Reminiscing about some old GREAT games!

CyberWolves

Shared on Tue, 01/01/2008 - 12:58

I just joined 2old2play and have been reviewing a lot of the forum posts. This has got me thinking about the early PC games I used to play a decade or more ago (when Xbox 360 and PS3 weren’t even dreamed of yet). It occurs to me that the original PC games, while crude by today’s standards, were the stepping stones that got me hooked on the whole genre. I think they also provided the foundation that the current games and gaming platforms are all built upon. With this in mind, I wanted to reminisce a bit and pay homage to one of my all time favorite games System Shock (and of course System Shock 2).

SHODAN

For those who haven’t played the game, System Shock was a first-person computer game released in 1994. The game is set aboard the fictional Citadel Space Station in a cyberpunk vision of 2072. Assuming the role of a nameless hacker, your mission is shut down the station’s Artificial Intelligence (AI) that has had a serious breakdown after its “moral and ethical subroutines” are deleted.
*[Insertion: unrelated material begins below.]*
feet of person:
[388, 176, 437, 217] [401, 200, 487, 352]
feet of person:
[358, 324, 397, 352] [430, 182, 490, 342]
Unlike other first-person games of the time, System Shock featured true 3D environments, allowing you to look up and down, climb, duck, jump, and lean to the side. It also had primitive learning capabilities so it could begin to adapt to, and counter you based on your gaming strategy.

One of the best things about the game was SHODAN (Sentient Hyper-Optimized Data Access Network) the games AI and the main antagonist. I’ll just say that SHODAN was an AI with seriously bad attitude (and a sarcastic one at that)! Two of her most notable aspects are her malevolent personality and chaotic, stuttering speech. SHODAN was notorious for trying to get under your skin while you played the game. She often challenged you with comments like “look at you, hacker. A pathetic creature of meat and bone, panting and sweating as you run through my corridors. How can you challenge a perfect, immortal machine?" Better yet, her tone and overall demeanor (as well as her verbal challenges) became much more aggressive and threatening as you got closer and closer to winning the game. Just reminiscing about the game brings back great memories of playing it along with several friends from work. That such good memories stick with you for more than a decade says something about the quality of the game and the experience you got from playing it!